== Exercise requirements ==
Tally the lines below that contain the string "Remote", counting case, and give only the number.

Stored records

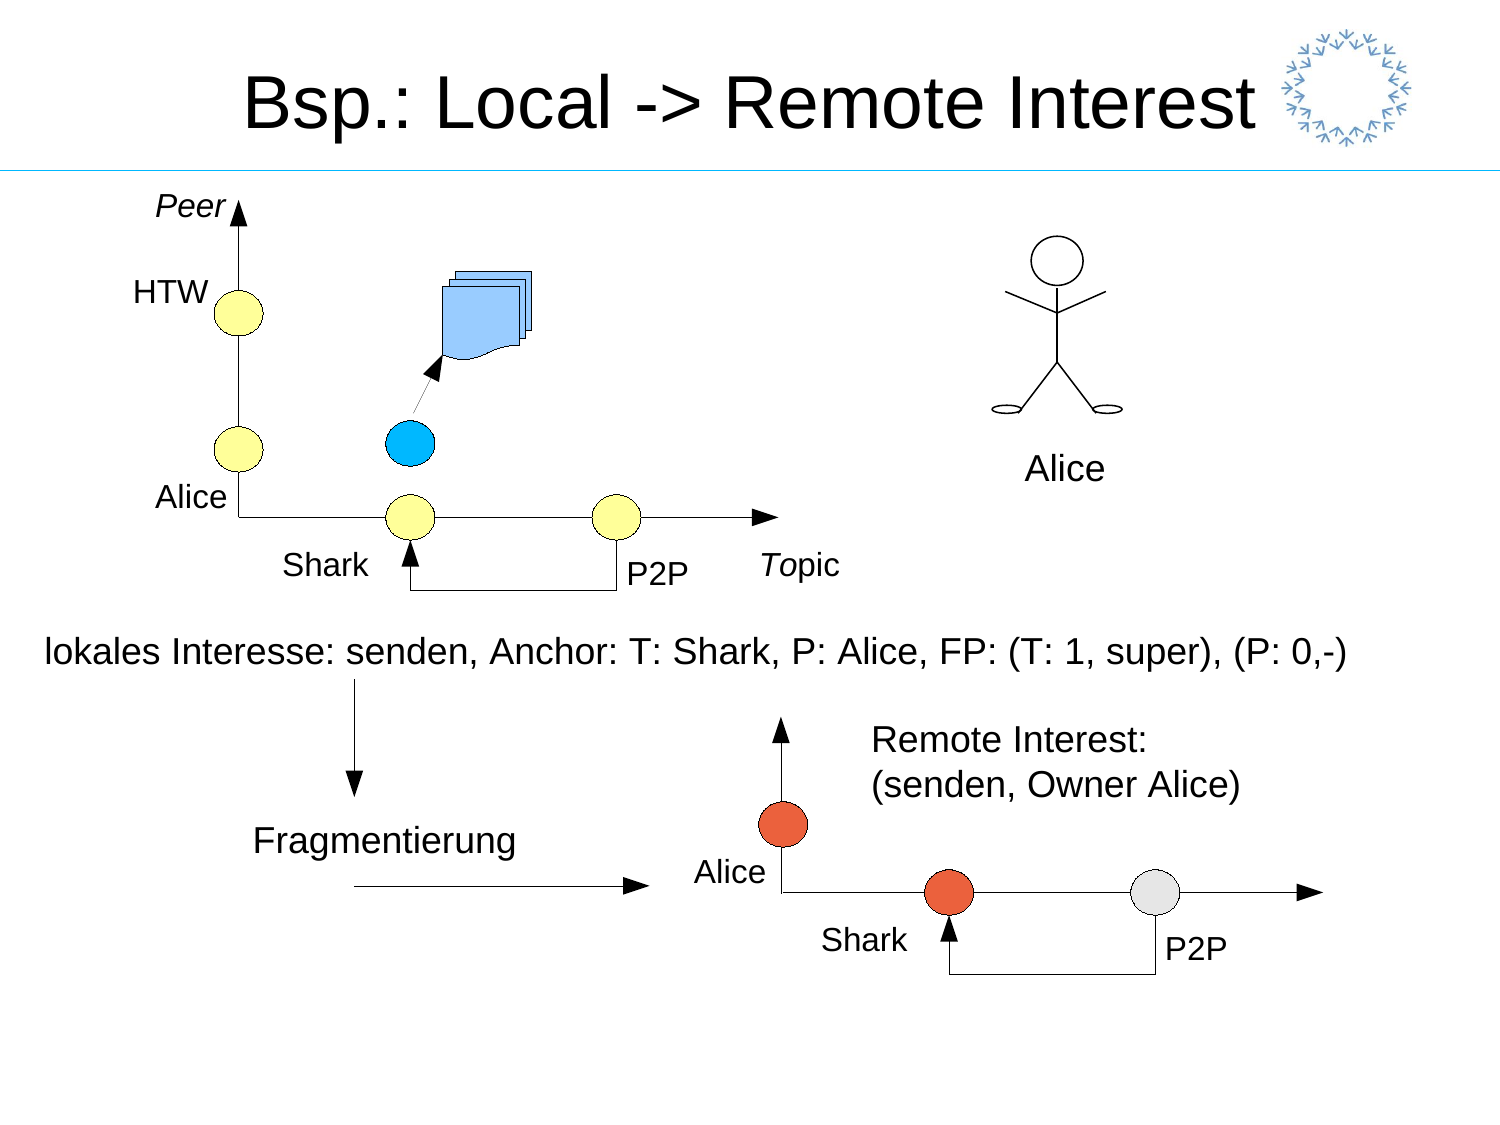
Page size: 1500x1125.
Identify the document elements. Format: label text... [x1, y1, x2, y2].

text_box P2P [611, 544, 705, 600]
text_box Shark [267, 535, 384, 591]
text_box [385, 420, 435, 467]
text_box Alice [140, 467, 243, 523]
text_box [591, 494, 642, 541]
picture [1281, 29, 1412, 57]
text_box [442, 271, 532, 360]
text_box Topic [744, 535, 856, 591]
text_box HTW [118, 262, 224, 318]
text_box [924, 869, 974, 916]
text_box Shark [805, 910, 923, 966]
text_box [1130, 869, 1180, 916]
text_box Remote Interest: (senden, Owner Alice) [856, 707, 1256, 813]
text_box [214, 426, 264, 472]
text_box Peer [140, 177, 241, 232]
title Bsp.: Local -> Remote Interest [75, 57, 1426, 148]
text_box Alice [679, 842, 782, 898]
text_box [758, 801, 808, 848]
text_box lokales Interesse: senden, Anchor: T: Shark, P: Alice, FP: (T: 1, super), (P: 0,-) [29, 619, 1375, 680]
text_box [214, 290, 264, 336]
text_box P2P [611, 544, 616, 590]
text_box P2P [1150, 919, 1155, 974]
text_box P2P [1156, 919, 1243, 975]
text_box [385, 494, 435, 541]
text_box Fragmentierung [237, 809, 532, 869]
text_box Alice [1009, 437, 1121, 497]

== Output below ==
2